▸ Set exercise
Rewrite the entries below with every "AtMega1284P" changed to "ATmega1284P" and nothing else altered. Leave the pictures out of your answer.

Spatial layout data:
============

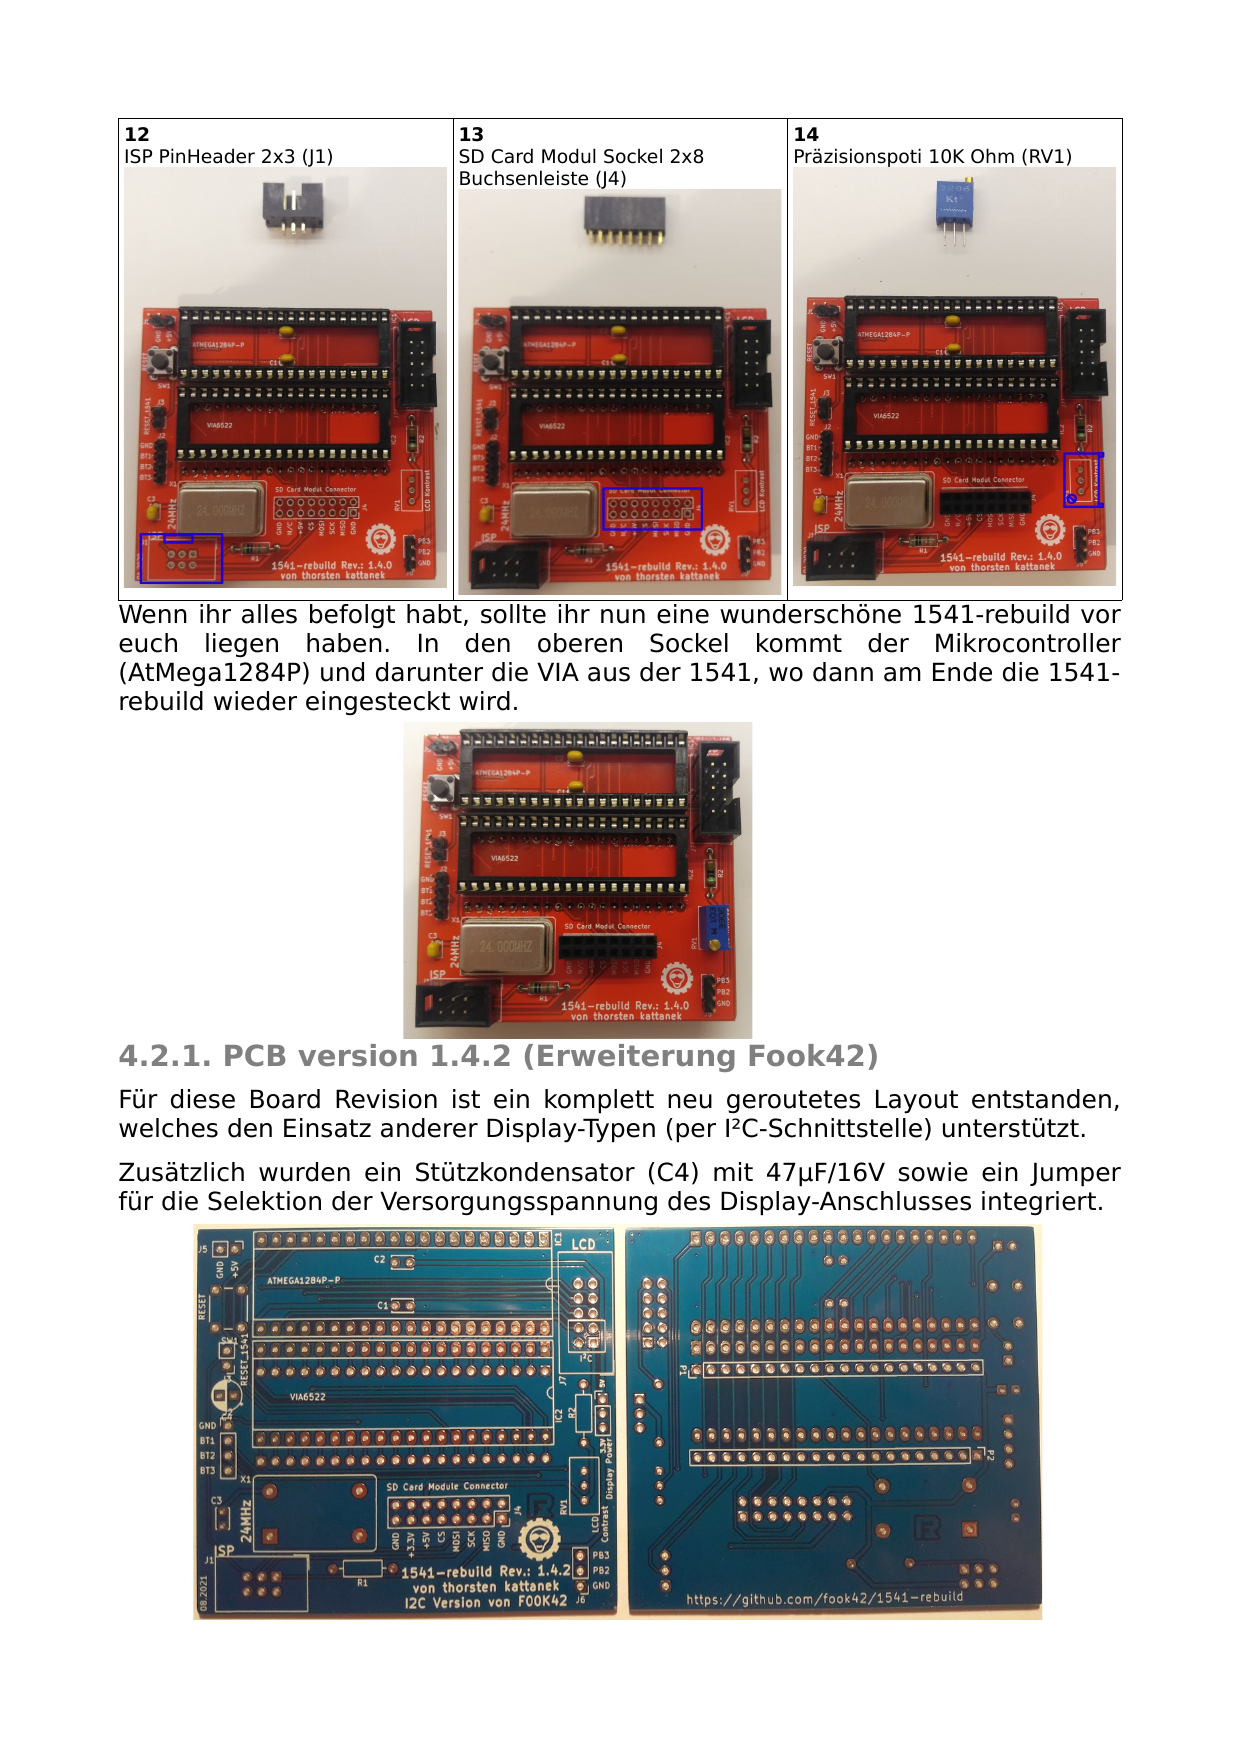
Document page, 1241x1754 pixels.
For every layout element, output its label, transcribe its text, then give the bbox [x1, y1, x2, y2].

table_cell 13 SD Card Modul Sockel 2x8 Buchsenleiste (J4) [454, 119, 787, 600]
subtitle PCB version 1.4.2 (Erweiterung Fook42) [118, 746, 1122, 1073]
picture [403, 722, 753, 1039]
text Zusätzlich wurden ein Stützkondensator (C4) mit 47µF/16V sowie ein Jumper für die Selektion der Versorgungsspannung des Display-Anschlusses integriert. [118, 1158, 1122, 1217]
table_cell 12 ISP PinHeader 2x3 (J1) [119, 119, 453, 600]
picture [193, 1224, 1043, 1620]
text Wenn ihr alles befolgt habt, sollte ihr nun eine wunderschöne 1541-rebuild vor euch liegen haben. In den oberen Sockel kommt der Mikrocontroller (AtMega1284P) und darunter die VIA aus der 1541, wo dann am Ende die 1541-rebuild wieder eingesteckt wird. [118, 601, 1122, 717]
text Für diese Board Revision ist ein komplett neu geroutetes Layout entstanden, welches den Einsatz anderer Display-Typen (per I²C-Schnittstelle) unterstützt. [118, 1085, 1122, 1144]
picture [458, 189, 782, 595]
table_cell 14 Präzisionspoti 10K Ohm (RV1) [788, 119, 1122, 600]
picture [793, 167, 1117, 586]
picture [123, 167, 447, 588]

============

▸ Completed task
Document page, 1241x1754 pixels.
For every layout element, output its label, transcribe its text, then give the bbox [x1, y1, x2, y2].

table_cell 13 SD Card Modul Sockel 2x8 Buchsenleiste (J4) [454, 119, 787, 600]
subtitle PCB version 1.4.2 (Erweiterung Fook42) [118, 746, 1122, 1073]
picture [403, 722, 753, 1039]
text Zusätzlich wurden ein Stützkondensator (C4) mit 47µF/16V sowie ein Jumper für die Selektion der Versorgungsspannung des Display-Anschlusses integriert. [118, 1158, 1122, 1217]
table_cell 12 ISP PinHeader 2x3 (J1) [119, 119, 453, 600]
picture [193, 1224, 1043, 1620]
text Wenn ihr alles befolgt habt, sollte ihr nun eine wunderschöne 1541-rebuild vor euch liegen haben. In den oberen Sockel kommt der Mikrocontroller (ATmega1284P) und darunter die VIA aus der 1541, wo dann am Ende die 1541-rebuild wieder eingesteckt wird. [118, 601, 1122, 717]
text Für diese Board Revision ist ein komplett neu geroutetes Layout entstanden, welches den Einsatz anderer Display-Typen (per I²C-Schnittstelle) unterstützt. [118, 1085, 1122, 1144]
picture [458, 189, 782, 595]
table_cell 14 Präzisionspoti 10K Ohm (RV1) [788, 119, 1122, 600]
picture [793, 167, 1117, 586]
picture [123, 167, 447, 588]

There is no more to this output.